McAfee White Paper Sample

In addition to inbound threats, there are also outbound data leakage risks that jeopardize critical and sensitive information vital to an organization’s success. Attackers are not always outsiders in faraway countries. Data thieves, industrial spies, and cyber-vandals can, and often do, operate within a company’s own boundaries. Moreover, outbound threats are not always the result of an intentional attack by an insider; sometimes they occur when an employee unintentionally opens a “back door” by downloading a rogue application, one that has not been approved by IT.

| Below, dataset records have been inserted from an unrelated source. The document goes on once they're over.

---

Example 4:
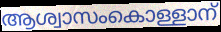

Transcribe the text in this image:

ആശ്വാസംകൊള്ളാന്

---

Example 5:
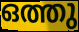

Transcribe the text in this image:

ഒത്തു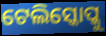
ଟେଲିସ୍କୋପ୍କୁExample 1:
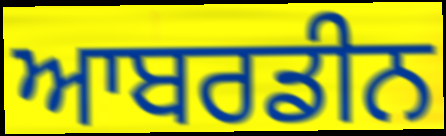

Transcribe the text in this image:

ਆਬਰਡੀਨ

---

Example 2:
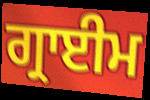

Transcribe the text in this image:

ਗ੍ਰਾਈਮ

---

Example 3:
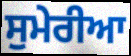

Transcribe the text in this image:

ਸੁਮੇਰੀਆ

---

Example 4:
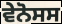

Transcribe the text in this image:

ਵੇਨੋਸਸ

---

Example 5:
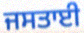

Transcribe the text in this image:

ਜਸਤਾਈ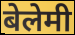
बेलेमी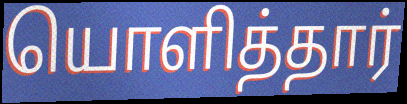
யொளித்தார்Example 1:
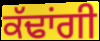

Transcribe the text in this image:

ਕੱਢਾਂਗੀ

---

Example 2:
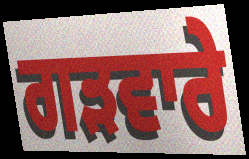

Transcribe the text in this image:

ਗੜਵਾਰੇ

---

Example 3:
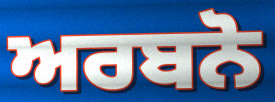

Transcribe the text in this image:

ਅਰਬਨੋ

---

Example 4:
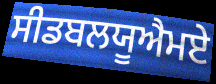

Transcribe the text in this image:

ਸੀਡਬਲਯੂਐਮਏ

Outbound data loss is a concern for two reasons: the risk of intellectual property loss and the need to comply with regulatory mandates and industry requirements, including SOX, HIPAA/HITECH, GLBA, PCI, and regional privacy laws. Many organizations imagine that simply filtering their email provides sufficient protection. While email filtering is a key factor in a data loss prevention strategy, a multiprotocol approach to data security—where security administrators also pay attention to web protocols—is best.

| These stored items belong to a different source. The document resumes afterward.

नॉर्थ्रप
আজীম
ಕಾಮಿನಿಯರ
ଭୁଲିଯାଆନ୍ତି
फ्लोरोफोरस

Blogs, wikis, social networking sites, and personal email (which is sometimes encrypted) are all potential data loss points for the enterprise. As a result, web (HTTP), encrypted web (HTTPS), instant messaging (IM), and file transfer (FTP) protocols must all be monitored. Again, with Operation Aurora, one of the goals of the attack was access to intellectual property, specifically software code repositories.